- [DATA IN THIS EXERCISE]
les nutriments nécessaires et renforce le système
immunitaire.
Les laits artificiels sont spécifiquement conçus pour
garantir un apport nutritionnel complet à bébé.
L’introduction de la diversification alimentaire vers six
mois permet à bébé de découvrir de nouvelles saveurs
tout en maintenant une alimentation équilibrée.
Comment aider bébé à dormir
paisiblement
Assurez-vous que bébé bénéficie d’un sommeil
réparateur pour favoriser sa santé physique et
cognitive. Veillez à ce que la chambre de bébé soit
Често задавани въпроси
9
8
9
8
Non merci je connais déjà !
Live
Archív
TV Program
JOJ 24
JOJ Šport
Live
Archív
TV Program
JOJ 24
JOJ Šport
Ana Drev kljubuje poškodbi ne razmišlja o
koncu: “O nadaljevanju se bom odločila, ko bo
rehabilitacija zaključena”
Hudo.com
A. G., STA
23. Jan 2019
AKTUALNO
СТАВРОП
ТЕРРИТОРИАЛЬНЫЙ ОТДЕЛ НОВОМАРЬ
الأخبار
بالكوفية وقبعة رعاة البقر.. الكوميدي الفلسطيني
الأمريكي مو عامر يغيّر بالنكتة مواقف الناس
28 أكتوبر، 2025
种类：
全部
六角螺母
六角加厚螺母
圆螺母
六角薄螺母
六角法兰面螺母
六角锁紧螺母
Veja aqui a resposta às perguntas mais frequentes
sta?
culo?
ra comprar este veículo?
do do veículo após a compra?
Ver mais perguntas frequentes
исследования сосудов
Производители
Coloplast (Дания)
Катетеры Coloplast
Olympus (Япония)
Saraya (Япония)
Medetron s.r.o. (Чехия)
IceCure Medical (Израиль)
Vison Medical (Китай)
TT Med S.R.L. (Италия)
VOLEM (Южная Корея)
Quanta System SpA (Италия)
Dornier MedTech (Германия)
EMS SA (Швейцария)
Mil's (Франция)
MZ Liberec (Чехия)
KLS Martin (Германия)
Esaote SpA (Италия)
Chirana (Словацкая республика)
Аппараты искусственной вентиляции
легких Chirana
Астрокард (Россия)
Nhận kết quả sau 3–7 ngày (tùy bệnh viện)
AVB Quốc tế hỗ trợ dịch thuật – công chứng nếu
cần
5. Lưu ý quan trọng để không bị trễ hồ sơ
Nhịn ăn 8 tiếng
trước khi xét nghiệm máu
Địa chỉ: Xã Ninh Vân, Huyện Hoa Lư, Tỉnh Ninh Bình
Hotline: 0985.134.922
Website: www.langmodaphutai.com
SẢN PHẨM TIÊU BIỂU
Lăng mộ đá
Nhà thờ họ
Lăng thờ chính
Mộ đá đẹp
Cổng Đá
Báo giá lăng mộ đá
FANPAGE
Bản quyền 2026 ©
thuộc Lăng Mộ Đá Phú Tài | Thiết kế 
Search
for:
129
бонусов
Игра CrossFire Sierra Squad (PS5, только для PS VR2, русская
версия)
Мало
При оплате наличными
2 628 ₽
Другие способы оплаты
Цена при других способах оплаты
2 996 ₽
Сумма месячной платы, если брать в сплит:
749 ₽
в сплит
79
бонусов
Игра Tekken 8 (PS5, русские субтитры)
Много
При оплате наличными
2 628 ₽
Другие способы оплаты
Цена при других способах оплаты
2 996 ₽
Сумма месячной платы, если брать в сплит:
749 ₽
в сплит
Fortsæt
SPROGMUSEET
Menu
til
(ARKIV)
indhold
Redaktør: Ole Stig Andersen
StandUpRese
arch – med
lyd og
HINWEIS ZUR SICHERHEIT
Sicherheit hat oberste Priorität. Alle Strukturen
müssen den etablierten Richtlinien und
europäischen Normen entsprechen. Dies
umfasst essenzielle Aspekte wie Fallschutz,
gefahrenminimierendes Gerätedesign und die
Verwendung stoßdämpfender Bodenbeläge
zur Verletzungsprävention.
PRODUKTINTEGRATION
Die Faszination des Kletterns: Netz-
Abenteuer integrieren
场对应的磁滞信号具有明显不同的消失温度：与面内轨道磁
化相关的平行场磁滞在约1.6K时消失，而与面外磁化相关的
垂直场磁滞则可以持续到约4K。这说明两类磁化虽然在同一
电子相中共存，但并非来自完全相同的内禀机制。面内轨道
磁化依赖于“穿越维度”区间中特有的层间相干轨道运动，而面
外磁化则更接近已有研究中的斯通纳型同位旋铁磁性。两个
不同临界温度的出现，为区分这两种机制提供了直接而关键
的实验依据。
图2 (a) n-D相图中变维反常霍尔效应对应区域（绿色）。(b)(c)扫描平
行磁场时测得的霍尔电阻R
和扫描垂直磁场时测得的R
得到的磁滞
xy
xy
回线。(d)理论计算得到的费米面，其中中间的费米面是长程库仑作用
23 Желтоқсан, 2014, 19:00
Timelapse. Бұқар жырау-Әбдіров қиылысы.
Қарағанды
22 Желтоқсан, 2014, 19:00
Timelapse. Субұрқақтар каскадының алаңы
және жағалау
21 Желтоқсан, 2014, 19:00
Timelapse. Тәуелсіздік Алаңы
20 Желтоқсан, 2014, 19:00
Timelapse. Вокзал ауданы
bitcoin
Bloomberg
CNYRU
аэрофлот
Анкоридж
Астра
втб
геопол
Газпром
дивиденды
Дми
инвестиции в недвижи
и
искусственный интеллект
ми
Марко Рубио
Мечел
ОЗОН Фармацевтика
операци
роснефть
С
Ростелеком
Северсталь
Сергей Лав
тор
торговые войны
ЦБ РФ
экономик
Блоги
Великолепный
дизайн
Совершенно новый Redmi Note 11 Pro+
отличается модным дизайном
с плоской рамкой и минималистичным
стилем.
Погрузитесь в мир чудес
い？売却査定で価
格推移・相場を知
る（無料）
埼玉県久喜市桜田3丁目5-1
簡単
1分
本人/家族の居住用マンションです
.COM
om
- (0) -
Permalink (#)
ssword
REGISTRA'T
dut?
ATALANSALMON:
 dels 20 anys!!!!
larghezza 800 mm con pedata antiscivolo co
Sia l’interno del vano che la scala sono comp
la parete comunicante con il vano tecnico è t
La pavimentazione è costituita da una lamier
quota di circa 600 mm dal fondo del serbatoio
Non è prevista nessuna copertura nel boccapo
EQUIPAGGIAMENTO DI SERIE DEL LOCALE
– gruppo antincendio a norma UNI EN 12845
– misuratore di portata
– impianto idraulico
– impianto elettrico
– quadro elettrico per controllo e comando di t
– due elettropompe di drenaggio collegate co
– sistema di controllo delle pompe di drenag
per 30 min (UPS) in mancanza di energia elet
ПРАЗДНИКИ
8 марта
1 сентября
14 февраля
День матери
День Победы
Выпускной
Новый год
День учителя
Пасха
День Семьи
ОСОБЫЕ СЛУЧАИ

- [WHAT YOU NEED TO DO] Copy out every line of the material above, keeping each word, character, and line break unchanged.

- [TASK OUTPUT]
les nutriments nécessaires et renforce le système
immunitaire.
Les laits artificiels sont spécifiquement conçus pour
garantir un apport nutritionnel complet à bébé.
L’introduction de la diversification alimentaire vers six
mois permet à bébé de découvrir de nouvelles saveurs
tout en maintenant une alimentation équilibrée.
Comment aider bébé à dormir
paisiblement
Assurez-vous que bébé bénéficie d’un sommeil
réparateur pour favoriser sa santé physique et
cognitive. Veillez à ce que la chambre de bébé soit
Често задавани въпроси
9
8
9
8
Non merci je connais déjà !
Live
Archív
TV Program
JOJ 24
JOJ Šport
Live
Archív
TV Program
JOJ 24
JOJ Šport
Ana Drev kljubuje poškodbi ne razmišlja o
koncu: “O nadaljevanju se bom odločila, ko bo
rehabilitacija zaključena”
Hudo.com
A. G., STA
23. Jan 2019
AKTUALNO
СТАВРОП
ТЕРРИТОРИАЛЬНЫЙ ОТДЕЛ НОВОМАРЬ
الأخبار
بالكوفية وقبعة رعاة البقر.. الكوميدي الفلسطيني
الأمريكي مو عامر يغيّر بالنكتة مواقف الناس
28 أكتوبر، 2025
种类：
全部
六角螺母
六角加厚螺母
圆螺母
六角薄螺母
六角法兰面螺母
六角锁紧螺母
Veja aqui a resposta às perguntas mais frequentes
sta?
culo?
ra comprar este veículo?
do do veículo após a compra?
Ver mais perguntas frequentes
исследования сосудов
Производители
Coloplast (Дания)
Катетеры Coloplast
Olympus (Япония)
Saraya (Япония)
Medetron s.r.o. (Чехия)
IceCure Medical (Израиль)
Vison Medical (Китай)
TT Med S.R.L. (Италия)
VOLEM (Южная Корея)
Quanta System SpA (Италия)
Dornier MedTech (Германия)
EMS SA (Швейцария)
Mil's (Франция)
MZ Liberec (Чехия)
KLS Martin (Германия)
Esaote SpA (Италия)
Chirana (Словацкая республика)
Аппараты искусственной вентиляции
легких Chirana
Астрокард (Россия)
Nhận kết quả sau 3–7 ngày (tùy bệnh viện)
AVB Quốc tế hỗ trợ dịch thuật – công chứng nếu
cần
5. Lưu ý quan trọng để không bị trễ hồ sơ
Nhịn ăn 8 tiếng
trước khi xét nghiệm máu
Địa chỉ: Xã Ninh Vân, Huyện Hoa Lư, Tỉnh Ninh Bình
Hotline: 0985.134.922
Website: www.langmodaphutai.com
SẢN PHẨM TIÊU BIỂU
Lăng mộ đá
Nhà thờ họ
Lăng thờ chính
Mộ đá đẹp
Cổng Đá
Báo giá lăng mộ đá
FANPAGE
Bản quyền 2026 ©
thuộc Lăng Mộ Đá Phú Tài | Thiết kế 
Search
for:
129
бонусов
Игра CrossFire Sierra Squad (PS5, только для PS VR2, русская
версия)
Мало
При оплате наличными
2 628 ₽
Другие способы оплаты
Цена при других способах оплаты
2 996 ₽
Сумма месячной платы, если брать в сплит:
749 ₽
в сплит
79
бонусов
Игра Tekken 8 (PS5, русские субтитры)
Много
При оплате наличными
2 628 ₽
Другие способы оплаты
Цена при других способах оплаты
2 996 ₽
Сумма месячной платы, если брать в сплит:
749 ₽
в сплит
Fortsæt
SPROGMUSEET
Menu
til
(ARKIV)
indhold
Redaktør: Ole Stig Andersen
StandUpRese
arch – med
lyd og
HINWEIS ZUR SICHERHEIT
Sicherheit hat oberste Priorität. Alle Strukturen
müssen den etablierten Richtlinien und
europäischen Normen entsprechen. Dies
umfasst essenzielle Aspekte wie Fallschutz,
gefahrenminimierendes Gerätedesign und die
Verwendung stoßdämpfender Bodenbeläge
zur Verletzungsprävention.
PRODUKTINTEGRATION
Die Faszination des Kletterns: Netz-
Abenteuer integrieren
场对应的磁滞信号具有明显不同的消失温度：与面内轨道磁
化相关的平行场磁滞在约1.6K时消失，而与面外磁化相关的
垂直场磁滞则可以持续到约4K。这说明两类磁化虽然在同一
电子相中共存，但并非来自完全相同的内禀机制。面内轨道
磁化依赖于“穿越维度”区间中特有的层间相干轨道运动，而面
外磁化则更接近已有研究中的斯通纳型同位旋铁磁性。两个
不同临界温度的出现，为区分这两种机制提供了直接而关键
的实验依据。
图2 (a) n-D相图中变维反常霍尔效应对应区域（绿色）。(b)(c)扫描平
行磁场时测得的霍尔电阻R
和扫描垂直磁场时测得的R
得到的磁滞
xy
xy
回线。(d)理论计算得到的费米面，其中中间的费米面是长程库仑作用
23 Желтоқсан, 2014, 19:00
Timelapse. Бұқар жырау-Әбдіров қиылысы.
Қарағанды
22 Желтоқсан, 2014, 19:00
Timelapse. Субұрқақтар каскадының алаңы
және жағалау
21 Желтоқсан, 2014, 19:00
Timelapse. Тәуелсіздік Алаңы
20 Желтоқсан, 2014, 19:00
Timelapse. Вокзал ауданы
bitcoin
Bloomberg
CNYRU
аэрофлот
Анкоридж
Астра
втб
геопол
Газпром
дивиденды
Дми
инвестиции в недвижи
и
искусственный интеллект
ми
Марко Рубио
Мечел
ОЗОН Фармацевтика
операци
роснефть
С
Ростелеком
Северсталь
Сергей Лав
тор
торговые войны
ЦБ РФ
экономик
Блоги
Великолепный
дизайн
Совершенно новый Redmi Note 11 Pro+
отличается модным дизайном
с плоской рамкой и минималистичным
стилем.
Погрузитесь в мир чудес
い？売却査定で価
格推移・相場を知
る（無料）
埼玉県久喜市桜田3丁目5-1
簡単
1分
本人/家族の居住用マンションです
.COM
om
- (0) -
Permalink (#)
ssword
REGISTRA'T
dut?
ATALANSALMON:
 dels 20 anys!!!!
larghezza 800 mm con pedata antiscivolo co
Sia l’interno del vano che la scala sono comp
la parete comunicante con il vano tecnico è t
La pavimentazione è costituita da una lamier
quota di circa 600 mm dal fondo del serbatoio
Non è prevista nessuna copertura nel boccapo
EQUIPAGGIAMENTO DI SERIE DEL LOCALE
– gruppo antincendio a norma UNI EN 12845
– misuratore di portata
– impianto idraulico
– impianto elettrico
– quadro elettrico per controllo e comando di t
– due elettropompe di drenaggio collegate co
– sistema di controllo delle pompe di drenag
per 30 min (UPS) in mancanza di energia elet
ПРАЗДНИКИ
8 марта
1 сентября
14 февраля
День матери
День Победы
Выпускной
Новый год
День учителя
Пасха
День Семьи
ОСОБЫЕ СЛУЧАИ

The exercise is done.